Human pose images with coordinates
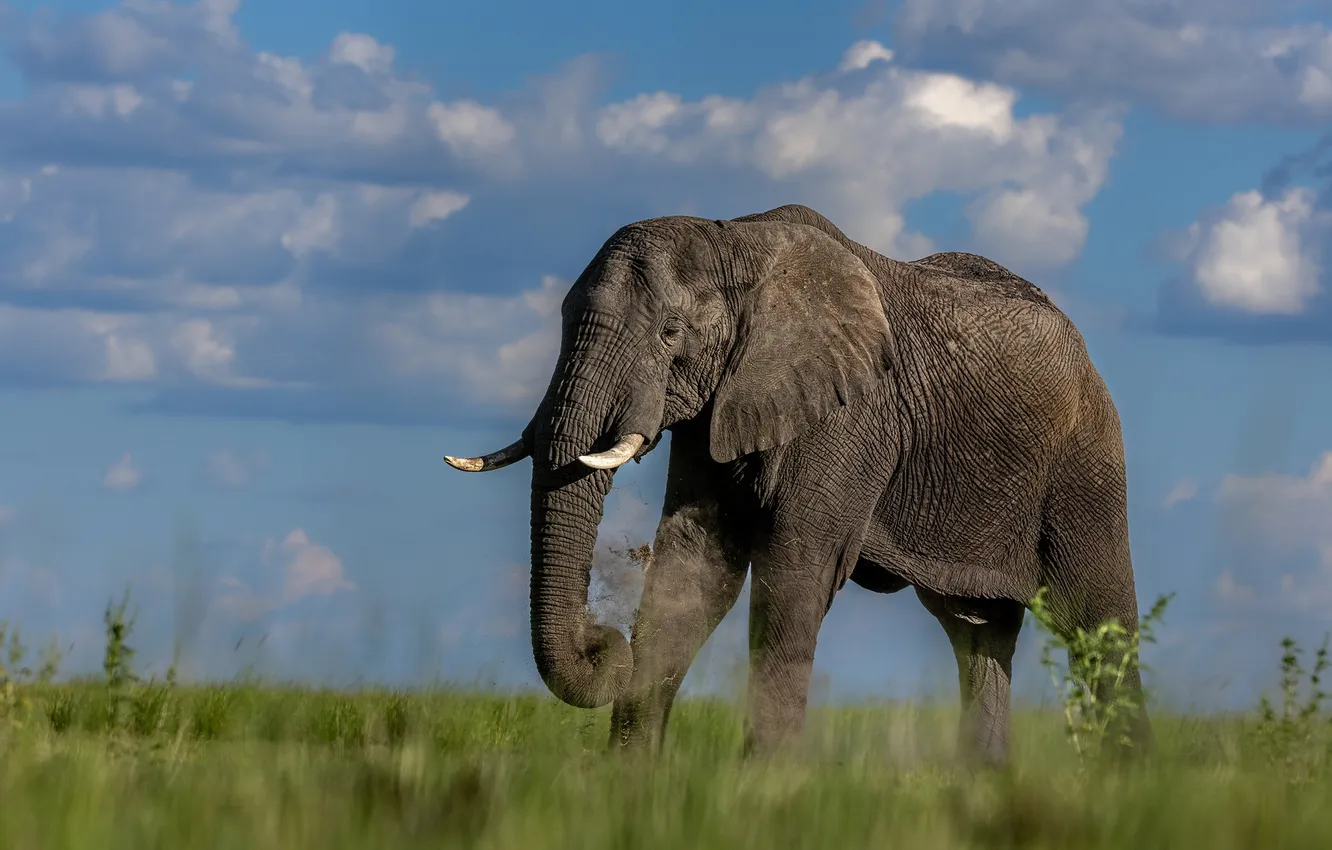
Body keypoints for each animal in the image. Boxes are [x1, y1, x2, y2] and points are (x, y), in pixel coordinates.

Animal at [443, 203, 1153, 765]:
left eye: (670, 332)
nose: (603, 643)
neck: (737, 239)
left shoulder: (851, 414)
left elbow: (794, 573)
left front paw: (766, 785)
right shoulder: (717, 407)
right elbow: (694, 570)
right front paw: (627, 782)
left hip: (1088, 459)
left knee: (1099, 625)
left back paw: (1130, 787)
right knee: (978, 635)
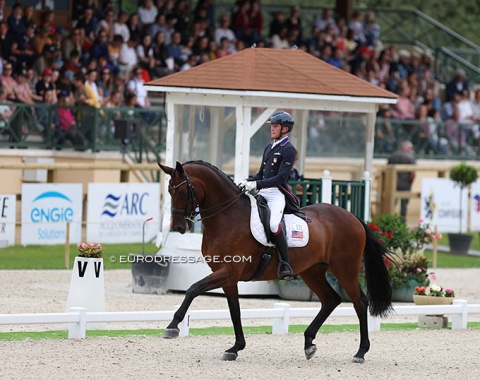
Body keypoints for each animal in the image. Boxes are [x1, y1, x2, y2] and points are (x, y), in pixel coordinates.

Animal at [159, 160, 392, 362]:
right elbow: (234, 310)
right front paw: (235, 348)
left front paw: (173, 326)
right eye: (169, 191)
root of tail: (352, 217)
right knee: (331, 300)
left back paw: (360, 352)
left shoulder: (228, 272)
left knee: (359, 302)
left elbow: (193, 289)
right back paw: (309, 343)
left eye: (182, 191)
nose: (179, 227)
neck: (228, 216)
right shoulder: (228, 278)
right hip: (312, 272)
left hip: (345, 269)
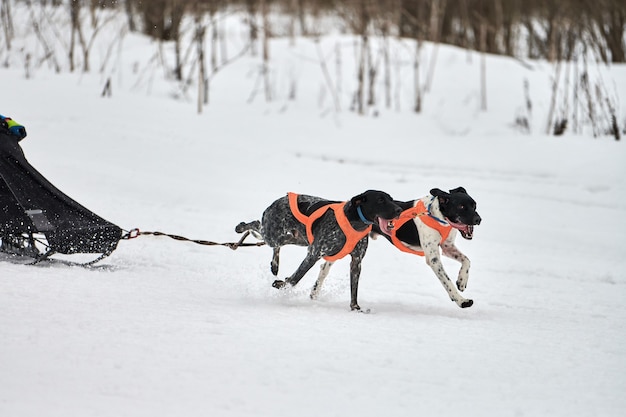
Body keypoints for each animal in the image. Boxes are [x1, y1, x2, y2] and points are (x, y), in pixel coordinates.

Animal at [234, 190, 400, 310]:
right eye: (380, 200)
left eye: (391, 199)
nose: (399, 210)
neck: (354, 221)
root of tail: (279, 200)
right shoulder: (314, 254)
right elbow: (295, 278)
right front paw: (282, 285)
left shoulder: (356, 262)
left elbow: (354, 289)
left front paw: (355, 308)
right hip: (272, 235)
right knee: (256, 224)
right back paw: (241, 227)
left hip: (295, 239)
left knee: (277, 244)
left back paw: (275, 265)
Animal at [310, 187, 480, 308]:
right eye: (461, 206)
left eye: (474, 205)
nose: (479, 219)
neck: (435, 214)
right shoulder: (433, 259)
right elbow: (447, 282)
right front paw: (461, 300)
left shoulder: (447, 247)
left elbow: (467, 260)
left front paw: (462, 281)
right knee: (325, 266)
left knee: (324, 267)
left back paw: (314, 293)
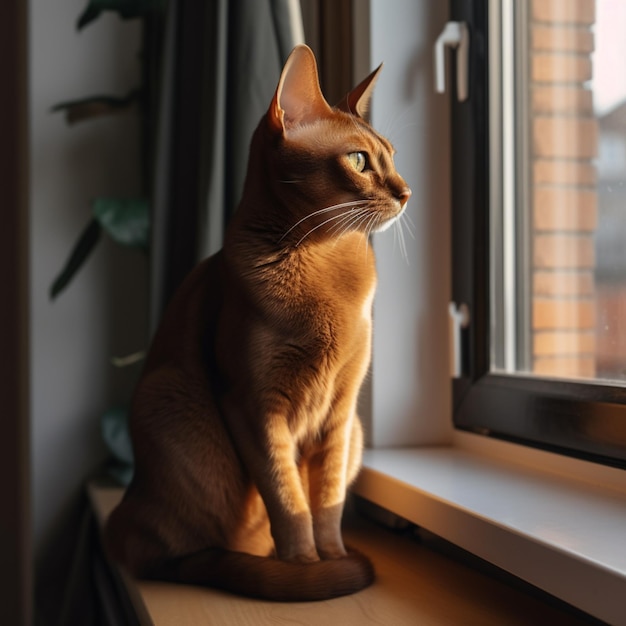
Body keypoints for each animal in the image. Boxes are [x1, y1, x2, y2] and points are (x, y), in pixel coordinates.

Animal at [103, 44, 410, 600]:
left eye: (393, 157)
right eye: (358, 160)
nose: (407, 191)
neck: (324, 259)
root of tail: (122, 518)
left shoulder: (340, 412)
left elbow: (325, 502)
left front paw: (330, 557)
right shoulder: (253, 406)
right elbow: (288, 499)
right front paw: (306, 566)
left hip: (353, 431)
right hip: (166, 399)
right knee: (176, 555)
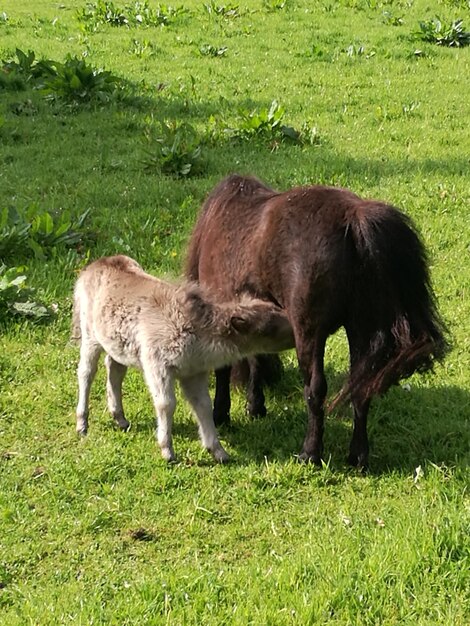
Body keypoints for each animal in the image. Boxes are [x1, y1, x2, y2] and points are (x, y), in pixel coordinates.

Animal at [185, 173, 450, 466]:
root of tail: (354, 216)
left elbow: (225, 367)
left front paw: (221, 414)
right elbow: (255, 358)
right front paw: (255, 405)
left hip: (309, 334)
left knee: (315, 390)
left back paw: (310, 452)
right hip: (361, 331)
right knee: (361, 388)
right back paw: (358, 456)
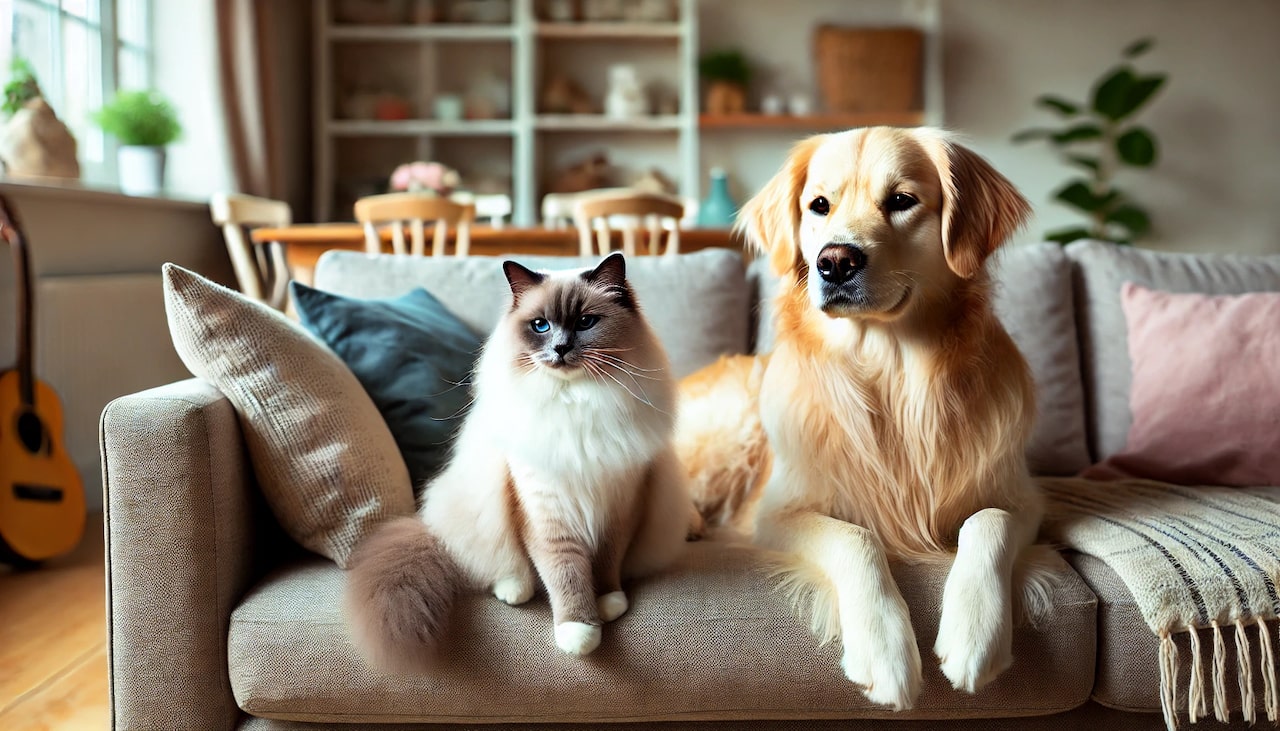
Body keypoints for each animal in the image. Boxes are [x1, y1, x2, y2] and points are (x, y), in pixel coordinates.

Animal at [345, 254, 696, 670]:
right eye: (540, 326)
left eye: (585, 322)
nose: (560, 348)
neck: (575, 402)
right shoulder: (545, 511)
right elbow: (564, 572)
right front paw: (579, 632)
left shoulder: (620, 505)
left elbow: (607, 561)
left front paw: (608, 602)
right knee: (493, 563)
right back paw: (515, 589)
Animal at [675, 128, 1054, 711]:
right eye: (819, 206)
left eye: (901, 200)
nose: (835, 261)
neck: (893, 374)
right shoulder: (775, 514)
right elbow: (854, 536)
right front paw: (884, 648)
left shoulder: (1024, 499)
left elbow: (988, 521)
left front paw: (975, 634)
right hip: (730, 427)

* [Problem requirements]: For each line in the records that holds "knee", show that line as it stands.

* [Problem solution]:
left knee: (1099, 625)
right knee: (978, 635)
right knee: (331, 300)
left knee: (359, 302)
right knee: (256, 224)
left knee: (277, 244)
right knee: (325, 266)
left knee: (324, 267)
right knee: (176, 555)
left knee: (315, 390)
right knee: (361, 388)
right knee: (493, 563)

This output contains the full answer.